But because enrollments also boomed during that period, increasing by about 2 million students (or 24 percent), the staff per 100 full-time enrolled students actually fell across the board, too. At two-year institutions, for instance, enrollments grew by 29 percent, so the number of staff per FTE actually declined by 8 percent from 2001 to 2009, as did the overall figure for all institutions.

Growth in Employees Per Full-Time-Equivalent Students, by Institution Type, 2001-2009

Institution Type Staff Per 100 Full-Time-Equivalent Students % Change
Associate-Degree Granting 2001-2 2005-6 2009-10 2001-2005 2005-2009 2001-2009
Annual Student FTE* 3,690,725 4,170,138 4,744,527 13% 14% 29%
Total Staff (Full-time and Part-time) 573,633 619,142 677,381 8% 9% 18%
Total Staff/100 FTE 15.54 14.85 14.28 -4% -4% -8%
Baccalaureate, Master's, Doctoral
Annual Student FTE* 2,265,200 2,536,550 2,706,132 12% 7% 19%
Total Staff (Full-time and Part-time) 395,827 428,220 465,010 8% 9% 17%
Total Staff/100 FTE 17.47 16.88 17.18 -3% -3% -2%
Research, High Activity
Annual Student FTE* 1,591,478 1,764,431 1,900,924 11% 8% 19%
Total Staff (Full-time and Part-time) 718,740 709,939 765,399 -1% 8% 6%
Total Staff/100 FTE 45.16 40.24 40.26 -11% -11% -11%
Research, Very High Activity
Annual Student FTE* 1,037,224 1,220,902 1,270,428 18% 4% 22%
Total Staff (Full-time and Part-time) 281,300 309,736 332,069 10% 7% 18%
Total Staff/100 FTE 27.12 25.37 26.14 -6% -6% -4%
Total
Annual Student FTE* 8,584,627 9,692,021 10,622,011 13% 10% 24%
Total Staff 1,969,500 2,067,037 2,239,859 5% 8% 14%
Total Staff/100 FTE 22.94 21.33 21.09 -7% -7% -8%

Despite the smaller ratio overall, there has been growth in a few areas. Colleges across the board are relying more on part-time faculty members, a group that grew 2 percent per 100 FTE since 2001, while full-time faculty declined 9 percent. Graduate assistants also increased in number by 1 percent. And “other professionals” -- including staff in academic support, student services and institutional support -- grew by 6 percent.

TASK OBJECTIVE
Pick up the passage on college staffing after its final sentence and continue it in the same formal register. The data that come next are separate from the passage on college staffing.

(Source records)
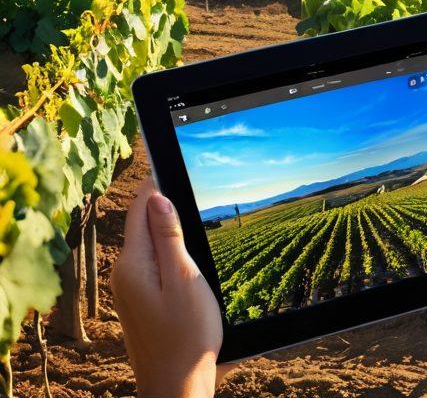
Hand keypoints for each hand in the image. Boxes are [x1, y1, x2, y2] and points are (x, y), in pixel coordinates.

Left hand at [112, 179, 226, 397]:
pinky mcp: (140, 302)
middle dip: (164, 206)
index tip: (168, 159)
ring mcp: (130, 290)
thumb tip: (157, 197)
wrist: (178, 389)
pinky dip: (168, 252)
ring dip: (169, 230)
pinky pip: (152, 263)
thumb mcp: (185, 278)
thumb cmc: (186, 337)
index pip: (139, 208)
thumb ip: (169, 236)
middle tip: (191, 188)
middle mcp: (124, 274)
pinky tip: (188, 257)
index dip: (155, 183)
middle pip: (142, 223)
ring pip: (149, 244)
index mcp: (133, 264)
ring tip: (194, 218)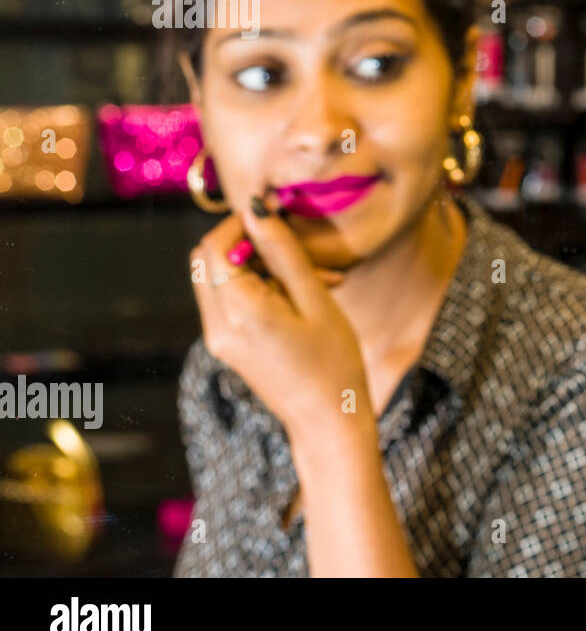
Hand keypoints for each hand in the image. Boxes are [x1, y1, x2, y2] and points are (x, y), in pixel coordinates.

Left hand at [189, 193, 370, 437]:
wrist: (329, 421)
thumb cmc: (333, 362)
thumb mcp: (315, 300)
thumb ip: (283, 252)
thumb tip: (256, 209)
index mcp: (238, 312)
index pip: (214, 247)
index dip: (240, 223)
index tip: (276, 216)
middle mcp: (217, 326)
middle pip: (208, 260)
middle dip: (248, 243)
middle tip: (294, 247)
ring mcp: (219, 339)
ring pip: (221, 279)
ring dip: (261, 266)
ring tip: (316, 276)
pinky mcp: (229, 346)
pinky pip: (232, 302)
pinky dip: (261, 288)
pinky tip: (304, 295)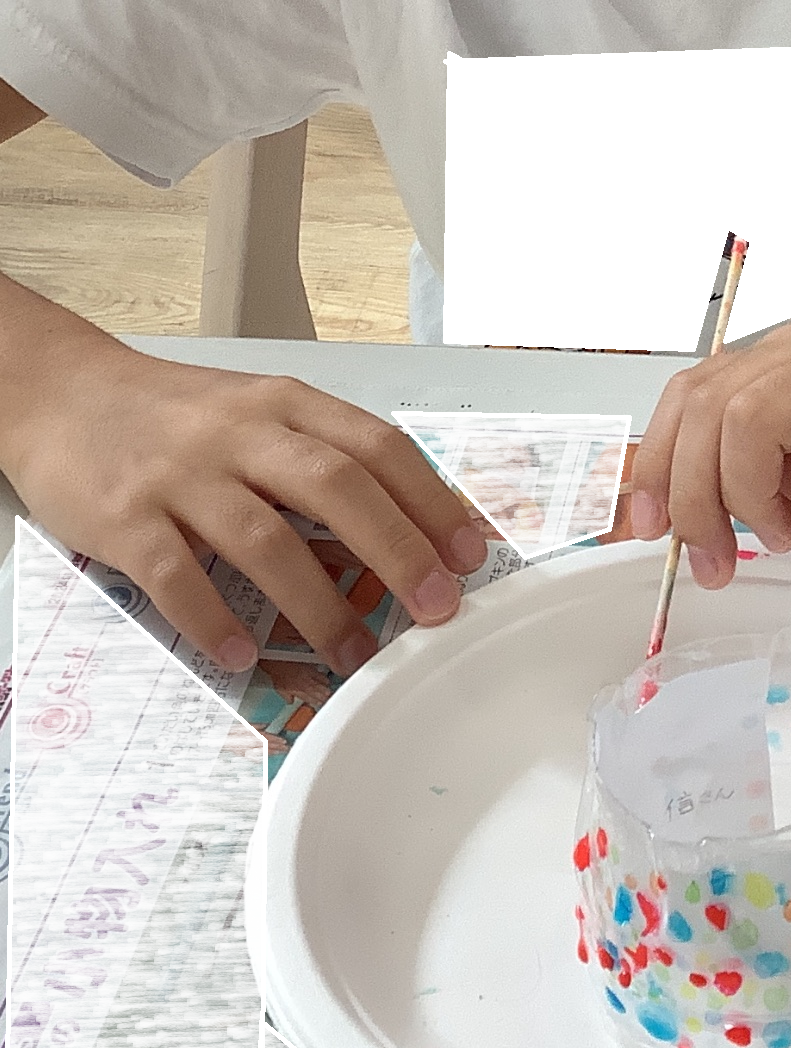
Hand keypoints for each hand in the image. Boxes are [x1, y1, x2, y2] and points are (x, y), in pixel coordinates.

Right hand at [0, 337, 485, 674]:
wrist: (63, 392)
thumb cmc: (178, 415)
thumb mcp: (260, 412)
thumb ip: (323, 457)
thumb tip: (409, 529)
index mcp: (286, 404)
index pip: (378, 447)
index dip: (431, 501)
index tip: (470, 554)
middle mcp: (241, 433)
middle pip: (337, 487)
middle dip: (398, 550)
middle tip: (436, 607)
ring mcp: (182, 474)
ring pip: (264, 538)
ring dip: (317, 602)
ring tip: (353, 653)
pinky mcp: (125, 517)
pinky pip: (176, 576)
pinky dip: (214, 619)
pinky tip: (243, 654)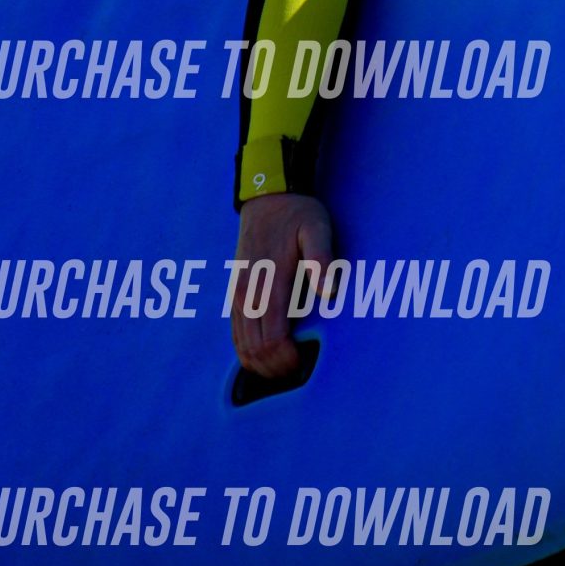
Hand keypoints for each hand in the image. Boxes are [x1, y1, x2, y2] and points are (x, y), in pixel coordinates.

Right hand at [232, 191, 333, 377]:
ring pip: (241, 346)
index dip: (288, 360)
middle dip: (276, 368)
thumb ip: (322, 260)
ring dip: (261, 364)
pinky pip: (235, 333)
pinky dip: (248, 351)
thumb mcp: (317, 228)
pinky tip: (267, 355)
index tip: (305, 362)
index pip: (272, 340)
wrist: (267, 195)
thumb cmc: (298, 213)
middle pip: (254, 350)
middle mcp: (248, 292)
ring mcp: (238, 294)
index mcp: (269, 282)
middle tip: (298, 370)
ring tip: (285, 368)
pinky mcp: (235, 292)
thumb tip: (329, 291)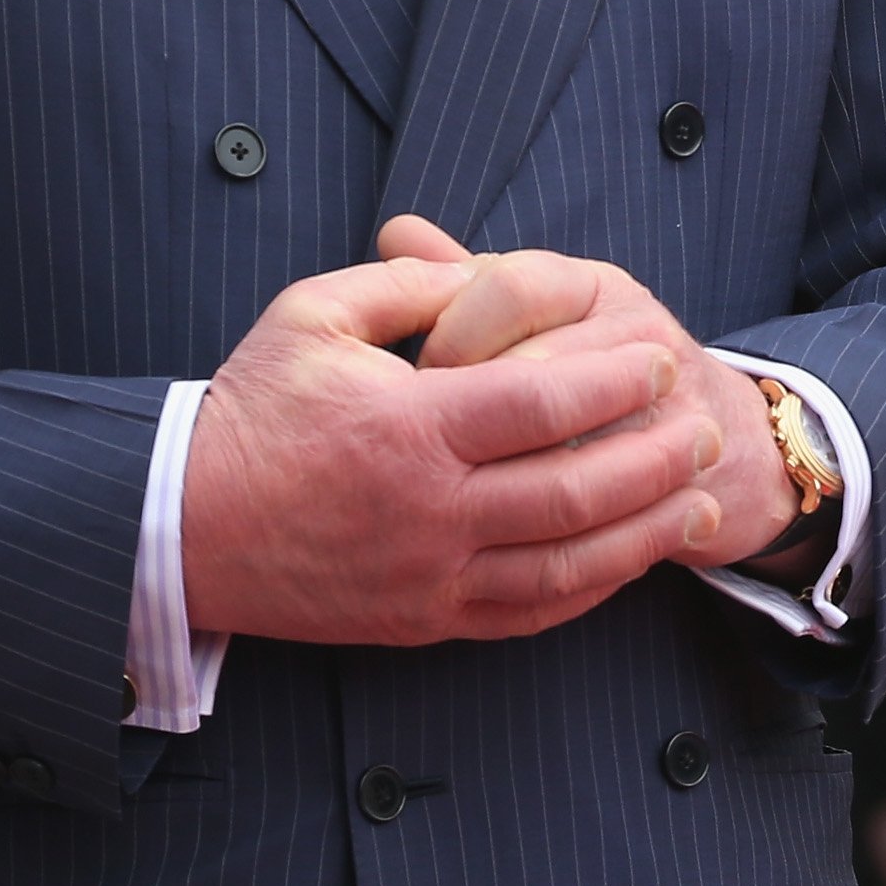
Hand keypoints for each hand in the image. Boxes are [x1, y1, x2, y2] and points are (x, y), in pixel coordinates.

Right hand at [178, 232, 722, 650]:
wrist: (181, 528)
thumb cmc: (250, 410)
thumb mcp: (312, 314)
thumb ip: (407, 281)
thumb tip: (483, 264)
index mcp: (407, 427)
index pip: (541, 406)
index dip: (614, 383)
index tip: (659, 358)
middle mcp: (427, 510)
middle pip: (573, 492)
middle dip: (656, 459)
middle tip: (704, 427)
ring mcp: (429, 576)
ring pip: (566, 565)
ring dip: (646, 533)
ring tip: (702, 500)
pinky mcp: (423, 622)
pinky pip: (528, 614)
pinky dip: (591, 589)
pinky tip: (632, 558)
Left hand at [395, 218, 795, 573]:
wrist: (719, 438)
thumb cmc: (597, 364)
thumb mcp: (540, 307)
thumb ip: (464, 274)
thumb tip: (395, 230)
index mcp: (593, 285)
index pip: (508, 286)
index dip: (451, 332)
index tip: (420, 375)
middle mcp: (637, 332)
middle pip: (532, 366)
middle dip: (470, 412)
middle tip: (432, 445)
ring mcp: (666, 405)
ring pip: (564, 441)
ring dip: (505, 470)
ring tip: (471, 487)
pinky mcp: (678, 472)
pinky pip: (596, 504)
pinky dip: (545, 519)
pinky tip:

RESPONSE BOX
The biggest declines came in clerical/secretarial/technical workers, whose numbers decreased consistently over the decade for a 24-percent total drop; and service/maintenance/skilled crafts staff, whose numbers also fell consistently but to a lesser extent, with a 20-percent overall decline. “These are areas where institutions are likely gaining economies of scale – as student FTE increases, the number of staff remains consistent, resulting in a decline in staff per 100 student FTE,” the report says.

Executive/administrative and managerial positions also fell 20 percent over all during the period, but the decline happened early in the decade and the numbers stayed relatively flat afterward, even growing by 1 percent in the latter half of the decade. (Despite the large percentages of all these declines, they don’t translate into a lot of bodies. For instance, the number of managers per 100 FTE went from 1.14 in 2000-1 to 0.91 in 2009-10.)

In most areas, growth -- and smaller declines -- happened in the second half of the decade, despite increasingly gloomy budget pictures.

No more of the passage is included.